**WHAT IS NEEDED:**
Print the line containing "отрезки (смятие, заусенцы).</div>" and every later line of the records. Keep each one exactly as given, ending with the last.

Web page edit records
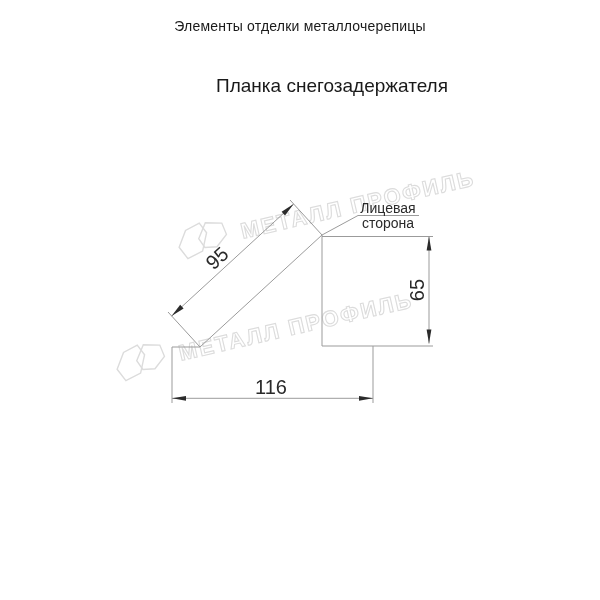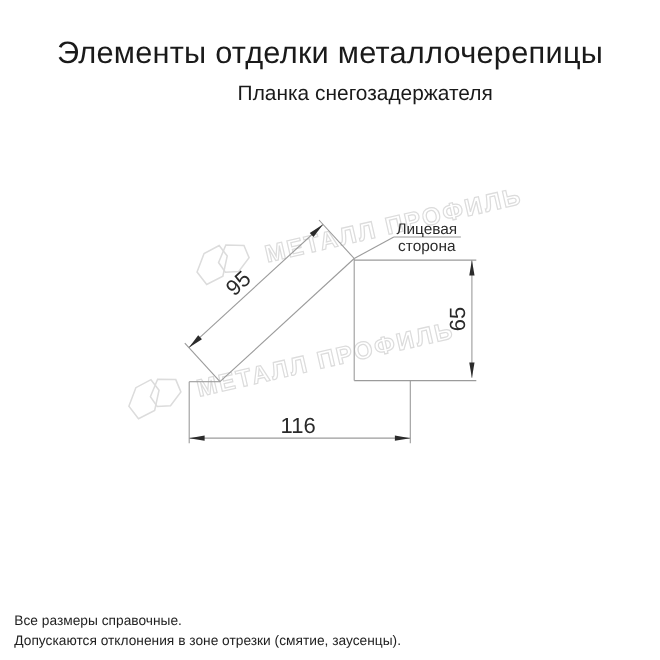--- a/index.html
+++ b/index.html
@@ -1,21 +1,21 @@
 <!DOCTYPE html>
 <html><head>
 <meta charset="utf-8">
 <style>
   html,body{margin:0;padding:0;background:#fff;}
   .canvas{
     position:relative;width:600px;height:600px;background:#ffffff;
     overflow:hidden;font-family:"Liberation Sans", sans-serif;color:#1a1a1a;
   }
   .hdr{position:absolute;left:0;width:600px;text-align:center;}
-  .hdr.title{top:32px;font-size:28px;letter-spacing:0.2px;}
+  .hdr.title{top:18px;font-size:14px;letter-spacing:0.2px;}
   .hdr.sub{top:75px;font-size:19px;padding-left:32px;}
   .hdr.code{top:105px;font-size:19px;}
   .footer{position:absolute;left:13px;top:556px;font-size:12.5px;line-height:17.5px;color:#1f1f1f;}
   .wm{
     position:absolute;display:flex;align-items:center;gap:7px;
     transform-origin:0 50%;transform:rotate(-13deg);pointer-events:none;
   }
   .wm .wm-text{
     font-size:22px;font-weight:700;letter-spacing:2px;white-space:nowrap;
     color:transparent;-webkit-text-stroke:1.1px #dcdcdc;
@@ -81,18 +81,14 @@
     <polygon class="arrow" points="373,398.3 359,395.9 359,400.7"></polygon>
 
     <text class="dim-num" transform="translate(217,258) rotate(-42.5)" text-anchor="middle" dominant-baseline="central">95</text>
     <text class="dim-num" transform="translate(417,290) rotate(-90)" text-anchor="middle" dominant-baseline="central">65</text>
     <text class="dim-num" x="271" y="394" text-anchor="middle">116</text>
 
     <text class="face-lbl" x="388" y="212.5" text-anchor="middle">Лицевая</text>
     <text class="face-lbl" x="388" y="228" text-anchor="middle">сторона</text>
   </svg>
 
-  <div class="footer">
-    <div>Все размеры справочные.</div>
-    <div>Допускаются отклонения в зоне отрезки (смятие, заусенцы).</div>
-  </div>
 
 </div>
 
 </body></html>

**SOLUTION FOR THIS TASK:**
-    <div>Допускаются отклонения в зоне отрезки (смятие, заусенцы).</div>
-  </div>
 
 </div>
 
 </body></html>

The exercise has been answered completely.